His latest call comes just days after lawyers for Ayers-Caesar initiated legal action against Archie and President Anthony Carmona.

Ayers-Caesar resigned shortly after being elevated to the bench because of a public uproar over 53 part heard matters she left incomplete. Since then, there have been several calls for CJ Archie to resign over the issue but he has refused. He said the JLSC was not made aware of the part heard cases before Ayers-Caesar was appointed.

“From the outset this was a very serious matter which required very stringent principles of accountability to apply,” Daly said. “The blunder was so serious that it called for the resignation of the members of the JLSC. With each passing week, the blunders are getting more and more and I am becoming more and more concerned.”

Daly, a former independent senator, also expressed concern about the alleged disappearance of legal papers filed by Ayers-Caesar’s lawyers.

“Judicial proceedings must be open to all and they must be open to be reported on by the media,” he said.

“This is a public law matter to which none of the limited exceptions could apply.
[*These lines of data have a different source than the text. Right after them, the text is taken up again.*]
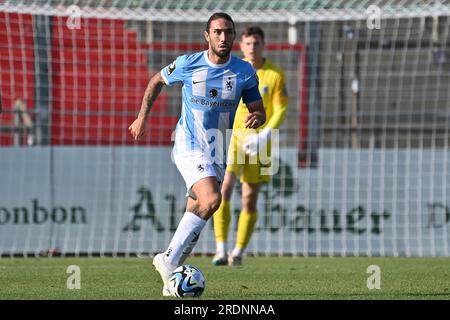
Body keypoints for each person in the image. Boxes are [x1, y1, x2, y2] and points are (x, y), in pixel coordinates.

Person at [128, 12, 266, 296]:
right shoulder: (188, 63)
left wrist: (257, 117)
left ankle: (171, 278)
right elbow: (155, 81)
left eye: (228, 32)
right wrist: (142, 118)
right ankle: (168, 263)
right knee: (213, 198)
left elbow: (258, 109)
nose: (223, 38)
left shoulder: (244, 72)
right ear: (207, 35)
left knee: (200, 207)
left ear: (234, 36)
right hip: (188, 144)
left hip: (217, 150)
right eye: (217, 32)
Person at [212, 26, 289, 266]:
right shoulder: (234, 71)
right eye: (248, 44)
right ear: (241, 46)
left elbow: (281, 109)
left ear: (263, 45)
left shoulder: (274, 75)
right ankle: (220, 249)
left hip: (261, 144)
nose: (252, 48)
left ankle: (238, 252)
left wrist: (265, 136)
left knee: (249, 200)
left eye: (256, 43)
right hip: (233, 138)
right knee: (223, 191)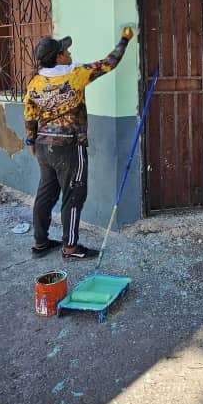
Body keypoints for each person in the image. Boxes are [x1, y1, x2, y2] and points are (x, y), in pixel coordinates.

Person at [24, 27, 134, 260]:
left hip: (44, 146)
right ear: (58, 57)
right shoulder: (76, 75)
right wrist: (124, 40)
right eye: (65, 50)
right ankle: (71, 247)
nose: (69, 52)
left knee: (45, 195)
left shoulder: (35, 82)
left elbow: (30, 113)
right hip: (69, 147)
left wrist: (31, 140)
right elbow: (110, 62)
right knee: (74, 195)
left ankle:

This is not a matrimonial case, not a national security matter and therefore, as far as I am concerned, any attempt to make these papers disappear is action that is consistent with a totalitarian state.”

Daly said the matter is “just getting worse” and T&T is at the crossroads.

“We are just going backwards and these JLSC people have to go. They have made a huge administrative mistake,” he said.

He said he was happy to see the contents of affidavits in the Ayers-Caesar lawsuit being released, adding: “I hope we are going to see more, in which case it will make the disappearance of the papers academic but still serious but from a practical perspective and it will dissolve some of the secrecy.”

Daly said Government has moral suasion and “must make its views known but it has to be careful because anything it says it will be accused of breaching the separation of powers .”

He added: “Civil society must come to understand how very important it is not to have a discredited administration of justice, so civil society has to take it up. They (the JLSC) must resign. When you drop the ball like this you must resign and public pressure must make you have to resign.”

He said as far as he is concerned Ayers-Caesar is neither a judge nor a magistrate.

“When she was sworn in as a High Court judge, in my view that removed her appointment as a magistrate and then she resigned as a judge and therefore lost that position as well. The resignation is effective.”

He said only the court can determine otherwise.

“Some apologists are trying to say that we are making her a martyr but it is nothing of the kind. If she did not disclose the full extent of her part heard cases she was wrong and she has paid a heavy price but if she was subject to some kind of manipulation—and we don’t know if it is so—but if she was, that can’t be right. That is punishing her twice.”

Daly said a legislative intervention in the matter involving the part heard cases would be unconstitutional and is proposing three measures to resolve the issue:

• Anyone who is not on bail and has spent a length of time in prison that is close to the heaviest sentence possible should have their matters quashed.

• People who are in jail but not for an inordinate length of time and without bail should have their bail conditions softened.

• Murder cases should be retried but put on a fast track.